[[ Given data, beginning ]]
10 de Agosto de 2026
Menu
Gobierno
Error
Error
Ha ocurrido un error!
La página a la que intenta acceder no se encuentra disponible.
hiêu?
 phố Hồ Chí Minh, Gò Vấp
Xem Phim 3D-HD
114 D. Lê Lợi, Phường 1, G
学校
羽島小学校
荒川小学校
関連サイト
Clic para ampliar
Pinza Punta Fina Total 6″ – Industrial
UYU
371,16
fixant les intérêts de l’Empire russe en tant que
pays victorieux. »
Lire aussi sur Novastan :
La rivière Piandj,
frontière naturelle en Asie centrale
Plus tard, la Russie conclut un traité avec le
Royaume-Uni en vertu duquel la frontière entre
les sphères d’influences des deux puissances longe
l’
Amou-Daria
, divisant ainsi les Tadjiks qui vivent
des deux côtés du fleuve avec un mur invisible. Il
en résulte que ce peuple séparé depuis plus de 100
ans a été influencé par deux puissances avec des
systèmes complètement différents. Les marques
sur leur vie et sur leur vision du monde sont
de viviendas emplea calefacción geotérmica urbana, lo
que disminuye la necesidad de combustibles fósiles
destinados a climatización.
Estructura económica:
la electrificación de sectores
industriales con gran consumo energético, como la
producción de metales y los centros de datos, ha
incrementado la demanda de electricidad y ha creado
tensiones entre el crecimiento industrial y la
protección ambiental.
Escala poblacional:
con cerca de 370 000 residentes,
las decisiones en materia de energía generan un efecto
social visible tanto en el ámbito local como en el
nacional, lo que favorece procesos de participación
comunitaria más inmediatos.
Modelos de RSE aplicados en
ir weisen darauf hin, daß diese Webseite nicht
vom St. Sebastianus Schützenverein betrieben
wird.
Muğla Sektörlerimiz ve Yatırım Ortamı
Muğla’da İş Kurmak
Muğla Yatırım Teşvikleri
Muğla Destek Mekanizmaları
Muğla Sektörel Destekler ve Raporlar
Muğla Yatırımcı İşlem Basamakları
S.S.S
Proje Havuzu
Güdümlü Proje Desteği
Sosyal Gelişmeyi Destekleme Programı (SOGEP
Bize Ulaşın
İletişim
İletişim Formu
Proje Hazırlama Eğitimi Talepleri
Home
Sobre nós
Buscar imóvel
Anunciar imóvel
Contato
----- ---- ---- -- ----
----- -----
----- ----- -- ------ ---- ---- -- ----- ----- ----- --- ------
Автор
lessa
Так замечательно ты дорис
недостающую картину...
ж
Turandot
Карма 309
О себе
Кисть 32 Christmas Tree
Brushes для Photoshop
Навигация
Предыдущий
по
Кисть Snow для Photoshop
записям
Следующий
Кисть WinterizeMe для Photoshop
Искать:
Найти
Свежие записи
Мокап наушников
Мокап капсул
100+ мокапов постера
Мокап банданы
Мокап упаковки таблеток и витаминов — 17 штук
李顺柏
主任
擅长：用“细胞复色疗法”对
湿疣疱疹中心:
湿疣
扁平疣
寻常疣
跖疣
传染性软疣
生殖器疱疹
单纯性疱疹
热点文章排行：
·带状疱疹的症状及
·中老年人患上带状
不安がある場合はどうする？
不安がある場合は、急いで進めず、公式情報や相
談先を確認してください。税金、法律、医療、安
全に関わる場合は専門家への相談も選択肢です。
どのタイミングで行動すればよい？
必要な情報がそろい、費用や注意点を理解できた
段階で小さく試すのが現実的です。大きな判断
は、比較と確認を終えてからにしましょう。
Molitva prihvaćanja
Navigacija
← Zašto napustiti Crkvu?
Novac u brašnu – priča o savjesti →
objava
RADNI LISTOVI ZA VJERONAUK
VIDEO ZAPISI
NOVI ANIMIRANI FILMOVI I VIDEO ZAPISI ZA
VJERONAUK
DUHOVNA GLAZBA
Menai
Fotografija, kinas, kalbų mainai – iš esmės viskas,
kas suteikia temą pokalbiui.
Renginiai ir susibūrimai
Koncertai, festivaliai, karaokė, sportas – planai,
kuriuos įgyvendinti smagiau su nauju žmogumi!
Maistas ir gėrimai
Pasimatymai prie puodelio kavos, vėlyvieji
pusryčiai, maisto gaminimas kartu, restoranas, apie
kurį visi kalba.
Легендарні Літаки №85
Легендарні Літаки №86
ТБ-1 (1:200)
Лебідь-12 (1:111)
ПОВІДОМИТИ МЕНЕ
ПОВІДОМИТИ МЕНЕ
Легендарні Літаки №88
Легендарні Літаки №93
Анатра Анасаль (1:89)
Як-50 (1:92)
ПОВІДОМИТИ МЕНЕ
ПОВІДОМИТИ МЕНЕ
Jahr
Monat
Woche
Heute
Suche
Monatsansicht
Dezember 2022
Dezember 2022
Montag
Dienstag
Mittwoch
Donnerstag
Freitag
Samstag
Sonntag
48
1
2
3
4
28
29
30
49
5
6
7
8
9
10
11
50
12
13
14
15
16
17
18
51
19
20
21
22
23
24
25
[[ Given data, end ]]
Rewrite the text lines of all the entries above as a JSON list of strings, with one string per line and blank lines left out.

## [Answer space]
[
  "10 de Agosto de 2026",
  "Menu",
  "Gobierno",
  "Error",
  "Error",
  "Ha ocurrido un error!",
  "La página a la que intenta acceder no se encuentra disponible.",
  "hiêu?",
  " phố Hồ Chí Minh, Gò Vấp",
  "Xem Phim 3D-HD",
  "114 D. Lê Lợi, Phường 1, G",
  "学校",
  "羽島小学校",
  "荒川小学校",
  "関連サイト",
  "Clic para ampliar",
  "Pinza Punta Fina Total 6″ – Industrial",
  "UYU",
  "371,16",
  "fixant les intérêts de l’Empire russe en tant que",
  "pays victorieux. »",
  "Lire aussi sur Novastan :",
  "La rivière Piandj,",
  "frontière naturelle en Asie centrale",
  "Plus tard, la Russie conclut un traité avec le",
  "Royaume-Uni en vertu duquel la frontière entre",
  "les sphères d’influences des deux puissances longe",
  "l’",
  "Amou-Daria",
  ", divisant ainsi les Tadjiks qui vivent",
  "des deux côtés du fleuve avec un mur invisible. Il",
  "en résulte que ce peuple séparé depuis plus de 100",
  "ans a été influencé par deux puissances avec des",
  "systèmes complètement différents. Les marques",
  "sur leur vie et sur leur vision du monde sont",
  "de viviendas emplea calefacción geotérmica urbana, lo",
  "que disminuye la necesidad de combustibles fósiles",
  "destinados a climatización.",
  "Estructura económica:",
  "la electrificación de sectores",
  "industriales con gran consumo energético, como la",
  "producción de metales y los centros de datos, ha",
  "incrementado la demanda de electricidad y ha creado",
  "tensiones entre el crecimiento industrial y la",
  "protección ambiental.",
  "Escala poblacional:",
  "con cerca de 370 000 residentes,",
  "las decisiones en materia de energía generan un efecto",
  "social visible tanto en el ámbito local como en el",
  "nacional, lo que favorece procesos de participación",
  "comunitaria más inmediatos.",
  "Modelos de RSE aplicados en",
  "ir weisen darauf hin, daß diese Webseite nicht",
  "vom St. Sebastianus Schützenverein betrieben",
  "wird.",
  "Muğla Sektörlerimiz ve Yatırım Ortamı",
  "Muğla’da İş Kurmak",
  "Muğla Yatırım Teşvikleri",
  "Muğla Destek Mekanizmaları",
  "Muğla Sektörel Destekler ve Raporlar",
  "Muğla Yatırımcı İşlem Basamakları",
  "S.S.S",
  "Proje Havuzu",
  "Güdümlü Proje Desteği",
  "Sosyal Gelişmeyi Destekleme Programı (SOGEP",
  "Bize Ulaşın",
  "İletişim",
  "İletişim Formu",
  "Proje Hazırlama Eğitimi Talepleri",
  "Home",
  "Sobre nós",
  "Buscar imóvel",
  "Anunciar imóvel",
  "Contato",
  "----- ---- ---- -- ----",
  "----- -----",
  "----- ----- -- ------ ---- ---- -- ----- ----- ----- --- ------",
  "Автор",
  "lessa",
  "Так замечательно ты дорис",
  "недостающую картину...",
  "ж",
  "Turandot",
  "Карма 309",
  "О себе",
  "Кисть 32 Christmas Tree",
  "Brushes для Photoshop",
  "Навигация",
  "Предыдущий",
  "по",
  "Кисть Snow для Photoshop",
  "записям",
  "Следующий",
  "Кисть WinterizeMe для Photoshop",
  "Искать:",
  "Найти",
  "Свежие записи",
  "Мокап наушников",
  "Мокап капсул",
  "100+ мокапов постера",
  "Мокап банданы",
  "Мокап упаковки таблеток и витаминов — 17 штук",
  "李顺柏",
  "主任",
  "擅长：用“细胞复色疗法”对",
  "湿疣疱疹中心:",
  "湿疣",
  "扁平疣",
  "寻常疣",
  "跖疣",
  "传染性软疣",
  "生殖器疱疹",
  "单纯性疱疹",
  "热点文章排行：",
  "·带状疱疹的症状及",
  "·中老年人患上带状",
  "不安がある場合はどうする？",
  "不安がある場合は、急いで進めず、公式情報や相",
  "談先を確認してください。税金、法律、医療、安",
  "全に関わる場合は専門家への相談も選択肢です。",
  "どのタイミングで行動すればよい？",
  "必要な情報がそろい、費用や注意点を理解できた",
  "段階で小さく試すのが現実的です。大きな判断",
  "は、比較と確認を終えてからにしましょう。",
  "Molitva prihvaćanja",
  "Navigacija",
  "← Zašto napustiti Crkvu?",
  "Novac u brašnu – priča o savjesti →",
  "objava",
  "RADNI LISTOVI ZA VJERONAUK",
  "VIDEO ZAPISI",
  "NOVI ANIMIRANI FILMOVI I VIDEO ZAPISI ZA",
  "VJERONAUK",
  "DUHOVNA GLAZBA",
  "Menai",
  "Fotografija, kinas, kalbų mainai – iš esmės viskas,",
  "kas suteikia temą pokalbiui.",
  "Renginiai ir susibūrimai",
  "Koncertai, festivaliai, karaokė, sportas – planai,",
  "kuriuos įgyvendinti smagiau su nauju žmogumi!",
  "Maistas ir gėrimai",
  "Pasimatymai prie puodelio kavos, vėlyvieji",
  "pusryčiai, maisto gaminimas kartu, restoranas, apie",
  "kurį visi kalba.",
  "Легендарні Літаки №85",
  "Легендарні Літаки №86",
  "ТБ-1 (1:200)",
  "Лебідь-12 (1:111)",
  "ПОВІДОМИТИ МЕНЕ",
  "ПОВІДОМИТИ МЕНЕ",
  "Легендарні Літаки №88",
  "Легендарні Літаки №93",
  "Анатра Анасаль (1:89)",
  "Як-50 (1:92)",
  "ПОВІДОМИТИ МЕНЕ",
  "ПОВІДОМИТИ МЕНЕ",
  "Jahr",
  "Monat",
  "Woche",
  "Heute",
  "Suche",
  "Monatsansicht",
  "Dezember 2022",
  "Dezember 2022",
  "Montag",
  "Dienstag",
  "Mittwoch",
  "Donnerstag",
  "Freitag",
  "Samstag",
  "Sonntag",
  "48",
  "1",
  "2",
  "3",
  "4",
  "28",
  "29",
  "30",
  "49",
  "5",
  "6",
  "7",
  "8",
  "9",
  "10",
  "11",
  "50",
  "12",
  "13",
  "14",
  "15",
  "16",
  "17",
  "18",
  "51",
  "19",
  "20",
  "21",
  "22",
  "23",
  "24",
  "25"
]